The camera position and orientation can also be adjusted via the functions

  • translate_cam!(scene, v) will translate the camera by the given world/plot space vector v.

  • rotate_cam!(scene, angles) will rotate the camera around its axes with the corresponding angles. The first angle will rotate around the cameras "right" that is the screens horizontal axis, the second around the up vector/vertical axis or Vec3d(0, 0, +-1) if fixed_axis = true, and the third will rotate around the view direction i.e. the axis out of the screen. The rotation respects the current rotation_center of the camera.

  • zoom!(scene, zoom_step) will change the zoom level of the scene without translating or rotating the scene. zoom_step applies multiplicatively to cam.zoom_mult which is used as a multiplier to the fov (perspective projection) or width and height (orthographic projection).

source

cam3d! and cam3d_cad! but create a Camera3D with some specific options.

Example - Visualizing the cameras view box

julia
using GeometryBasics, LinearAlgebra

function frustum_snapshot(cam)
    r = Rect3f(Point3f(-1, -1, -1), Vec3f(2, 2, 2))
    rect_ps = coordinates(r) .|> Point3f
    insert!(rect_ps, 13, Point3f(1, -1, 1)) # fix bad line

    inv_pv = inv(cam.projectionview[])
    return map(rect_ps) do p
        p = inv_pv * to_ndim(Point4f, p, 1)
        return p[Vec(1,2,3)] / p[4]
    end
end


ex = Point3f(1,0,0)
ey = Point3f(0,1,0)
ez = Point3f(0,0,1)

fig = Figure()
scene = LScene(fig[1, 1])
cc = Makie.Camera3D(scene.scene, projectiontype = Makie.Perspective)

linesegments!(scene, Rect3f(Point3f(-1), Vec3f(2)), color = :black)
linesegments!(scene,
    [-ex, ex, -ey, ey, -ez, ez],
    color = [:red, :red, :green, :green, :blue, :blue]
)
center!(scene.scene)

cam = scene.scene.camera
eyeposition = cc.eyeposition
lookat = cc.lookat
frustum = map(pv -> frustum_snapshot(cam), cam.projectionview)

scene = LScene(fig[1, 2])
_cc = Makie.Camera3D(scene.scene, projectiontype = Makie.Orthographic)
lines!(scene, frustum, color = :blue, linestyle = :dot)
scatter!(scene, eyeposition, color = :black)
scatter!(scene, lookat, color = :black)

linesegments!(scene,
    [-ex, ex, -ey, ey, -ez, ez],
    color = [:red, :red, :green, :green, :blue, :blue]
)
linesegments!(scene, Rect3f(Point3f(-1), Vec3f(2)), color = :black)

fig

General Remarks

To force a plot to be visualized in 3D, you can set the limits to have a nonzero (z)-axis interval, or ensure that a 3D camera type is used. For example, you could pass the keyword argument limits = Rect([0,0,0],[1,1,1]), or camera = cam3d!.
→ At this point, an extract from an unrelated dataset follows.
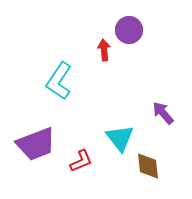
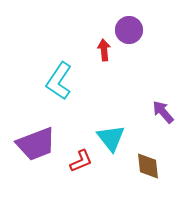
purple arrow: moved 1 px up
cyan triangle: moved 9 px left
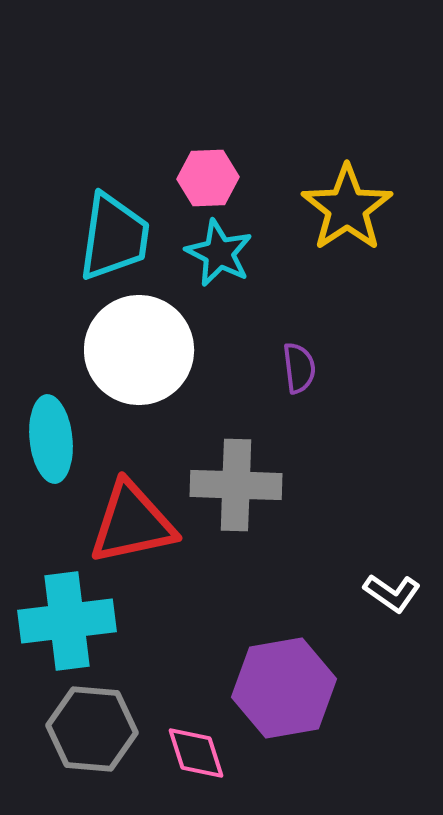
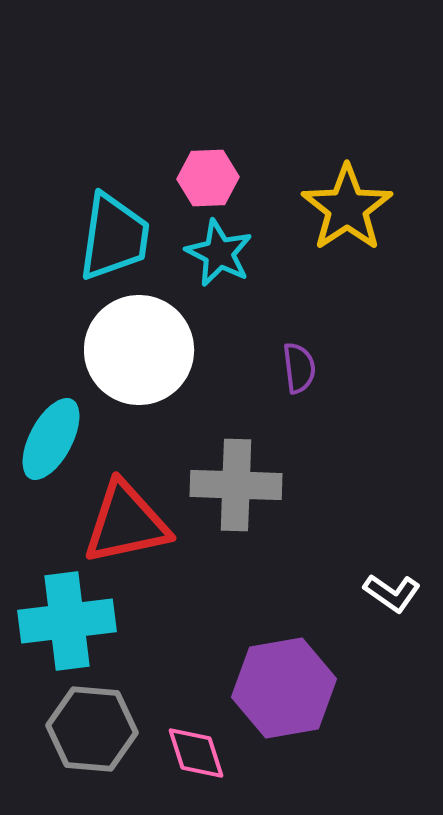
cyan ellipse: rotated 34 degrees clockwise
red triangle: moved 6 px left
Often, when modifying the Scene, the camera can get "out of sync" with the Scene. To fix this, you can call the update_cam! function on the Scene.

Buttons passed to the 2D and 3D camera are forwarded to ispressed. As such you can pass false to disable an interaction, true to ignore a modifier, any button, collection of buttons or even logical expressions of buttons. See the events documentation for more details.